▸ **Task description**:
Reproduce every line of the records below word for word, omitting the pictures.

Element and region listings
------------------------------------
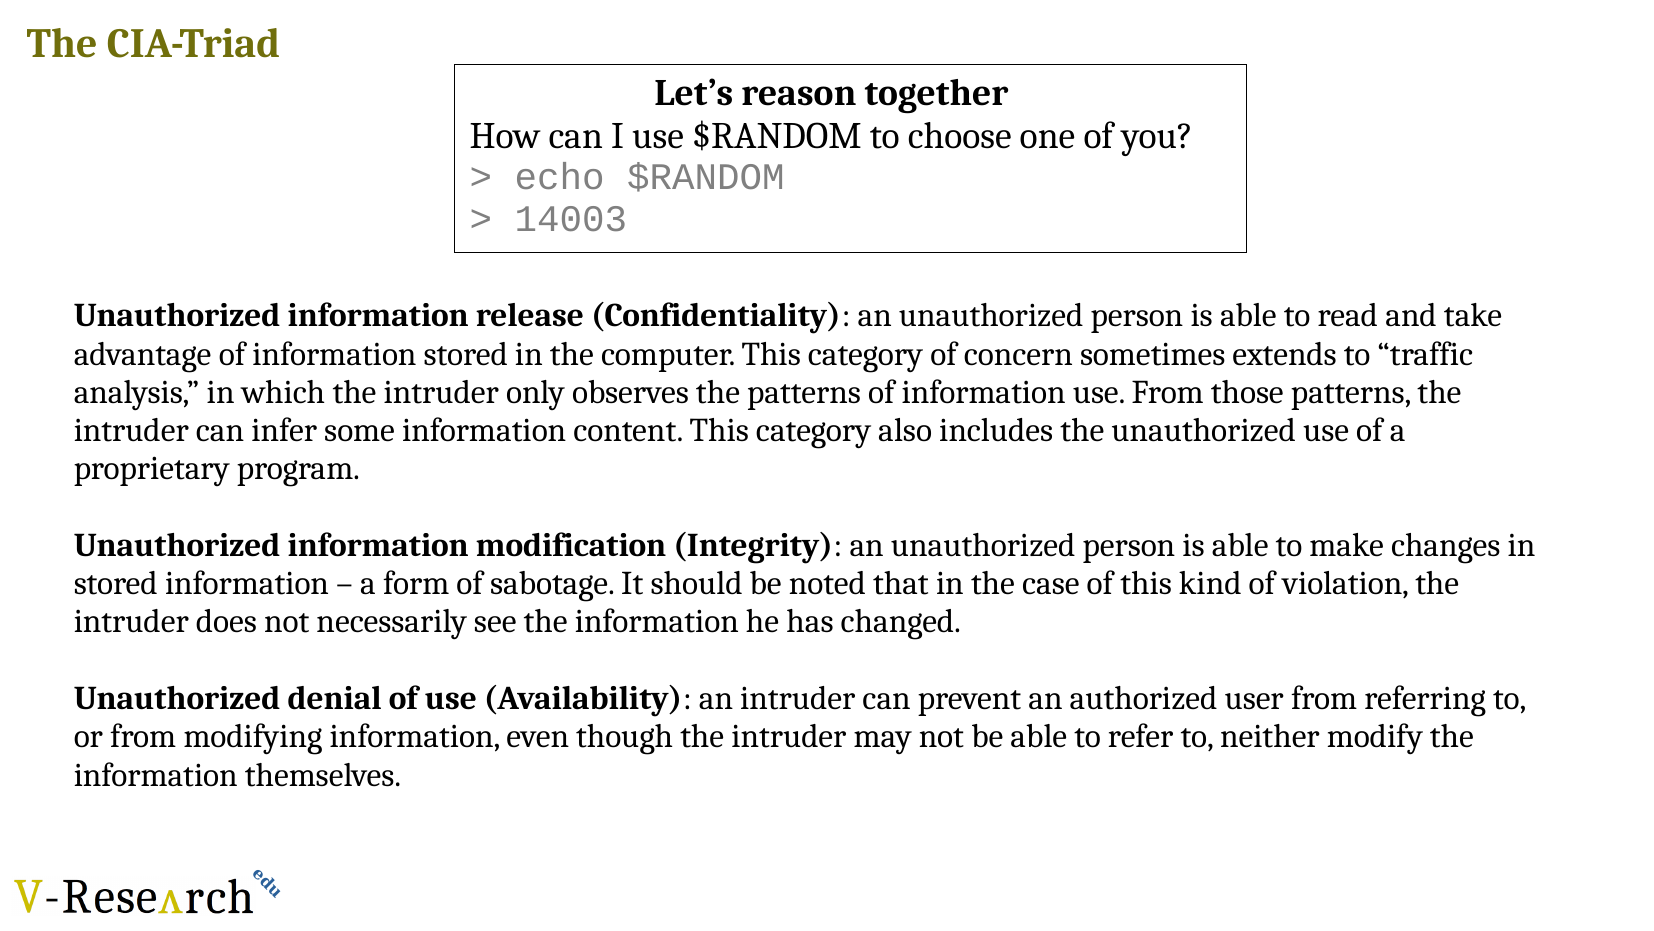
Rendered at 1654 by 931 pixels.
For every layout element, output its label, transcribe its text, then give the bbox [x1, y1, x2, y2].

picture [11, 876, 254, 916]
text_box Let’s reason together How can I use $RANDOM to choose one of you? > echo $RANDOM > 14003 [454, 64, 1247, 253]
text_box The CIA-Triad [11, 12, 319, 77]
text_box edu [222, 847, 333, 931]
text_box Unauthorized information release (Confidentiality): an unauthorized person is able to read and take advantage of information stored in the computer. This category of concern sometimes extends to “traffic analysis,” in which the intruder only observes the patterns of information use. From those patterns, the intruder can infer some information content. This category also includes the unauthorized use of a proprietary program. Unauthorized information modification (Integrity): an unauthorized person is able to make changes in stored information – a form of sabotage. It should be noted that in the case of this kind of violation, the intruder does not necessarily see the information he has changed. Unauthorized denial of use (Availability): an intruder can prevent an authorized user from referring to, or from modifying information, even though the intruder may not be able to refer to, neither modify the information themselves. [59, 289, 1560, 811]
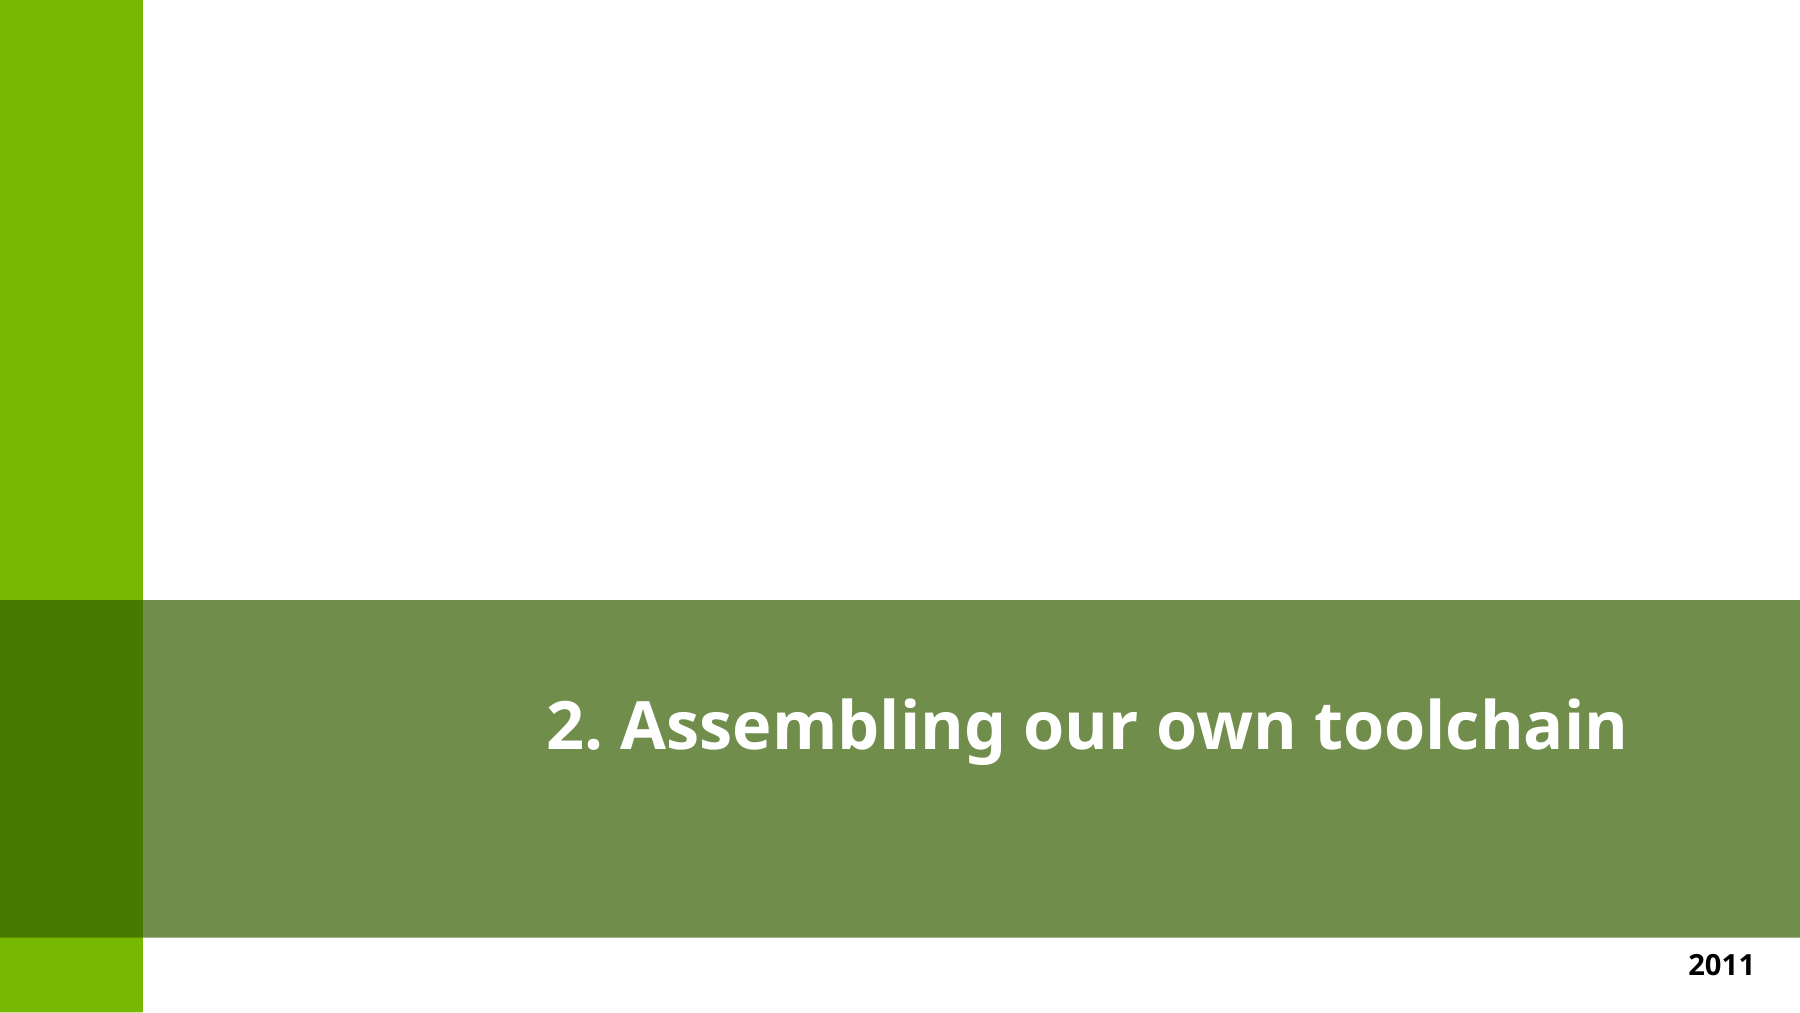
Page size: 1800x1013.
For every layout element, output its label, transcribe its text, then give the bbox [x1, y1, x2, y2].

text_box 2. Assembling our own toolchain [0, 600, 1800, 938]
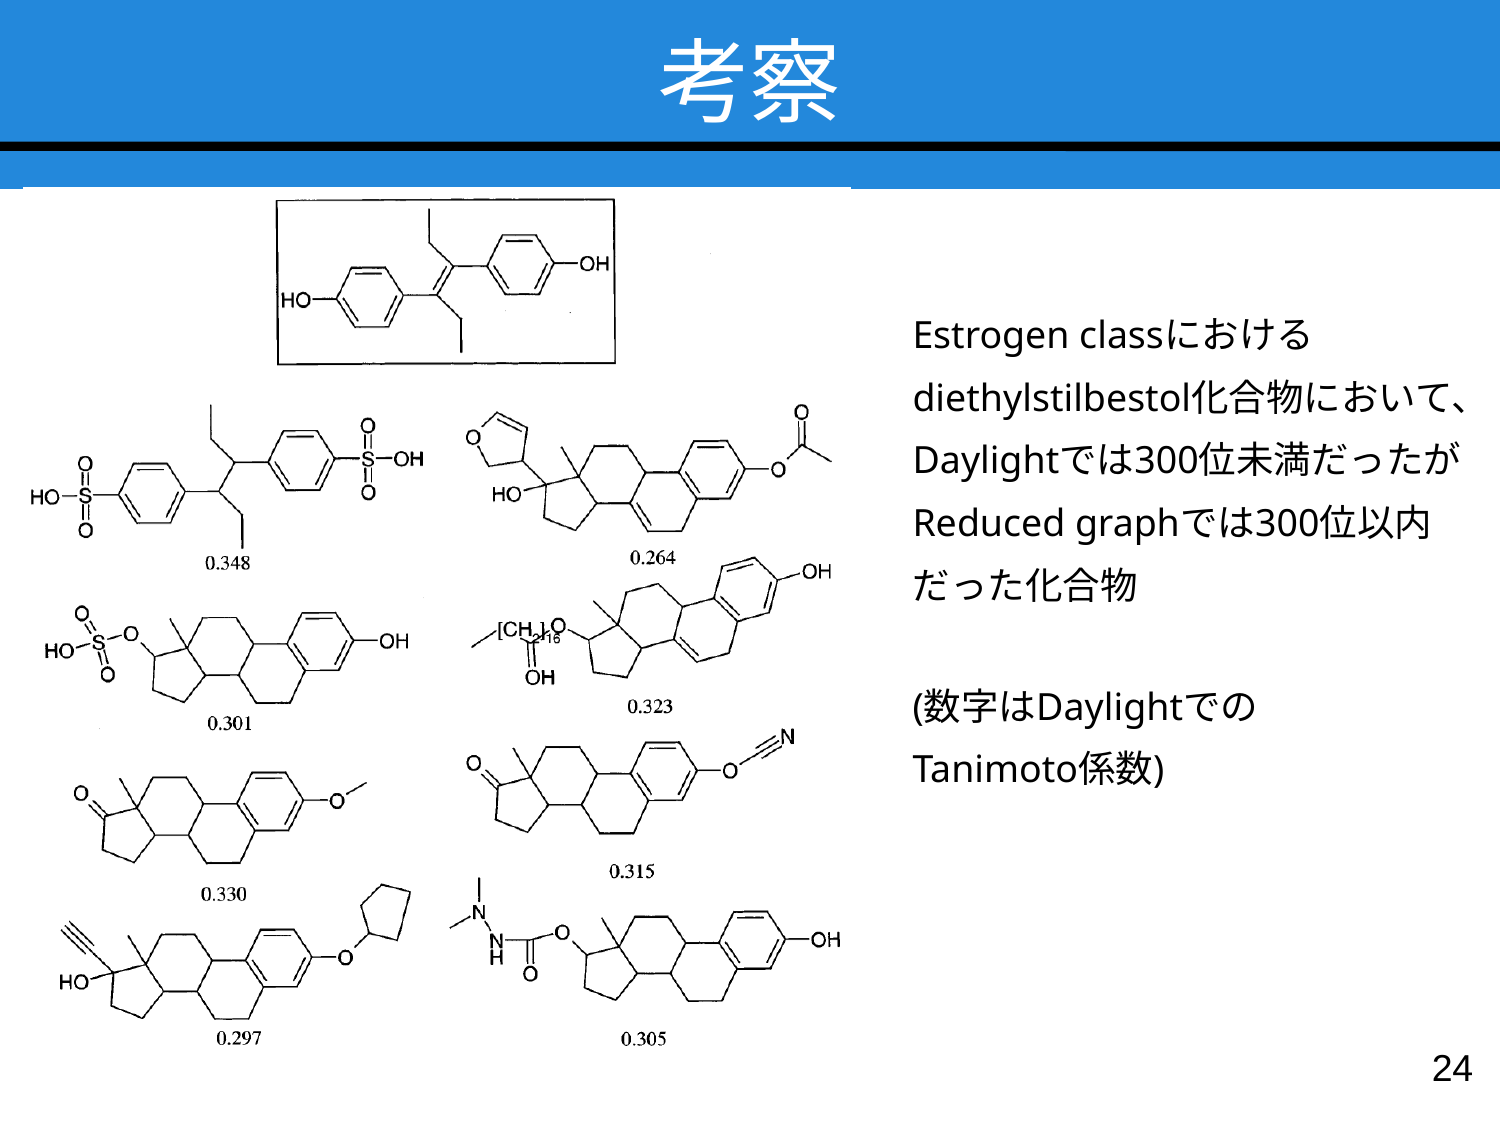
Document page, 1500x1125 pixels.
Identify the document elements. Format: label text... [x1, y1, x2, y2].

title 考察 [75, 29, 1425, 122]
text_box Estrogen classにおける diethylstilbestol化合物において、 Daylightでは300位未満だったが Reduced graphでは300位以内 だった化合物 (数字はDaylightでの Tanimoto係数) [897, 289, 1500, 644]
picture [23, 187, 851, 1054]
------------------------------------
▸ **The completed task**:
Rendered at 1654 by 931 pixels.
For every layout element, output its label, transcribe its text, then give the bbox [x1, y1, x2, y2].

picture [11, 876, 254, 916]
text_box Let’s reason together How can I use $RANDOM to choose one of you? > echo $RANDOM > 14003 [454, 64, 1247, 253]
text_box The CIA-Triad [11, 12, 319, 77]
text_box edu [222, 847, 333, 931]
text_box Unauthorized information release (Confidentiality): an unauthorized person is able to read and take advantage of information stored in the computer. This category of concern sometimes extends to “traffic analysis,” in which the intruder only observes the patterns of information use. From those patterns, the intruder can infer some information content. This category also includes the unauthorized use of a proprietary program. Unauthorized information modification (Integrity): an unauthorized person is able to make changes in stored information – a form of sabotage. It should be noted that in the case of this kind of violation, the intruder does not necessarily see the information he has changed. Unauthorized denial of use (Availability): an intruder can prevent an authorized user from referring to, or from modifying information, even though the intruder may not be able to refer to, neither modify the information themselves. [59, 289, 1560, 811]
Page size: 1800x1013.
For every layout element, output its label, transcribe its text, then give the bbox [x1, y1, x2, y2].

text_box 2. Assembling our own toolchain [0, 600, 1800, 938]
Document page, 1500x1125 pixels.
Identify the document elements. Format: label text... [x1, y1, x2, y2].

title 考察 [75, 29, 1425, 122]
text_box Estrogen classにおける diethylstilbestol化合物において、 Daylightでは300位未満だったが Reduced graphでは300位以内 だった化合物 (数字はDaylightでの Tanimoto係数) [897, 289, 1500, 644]
picture [23, 187, 851, 1054]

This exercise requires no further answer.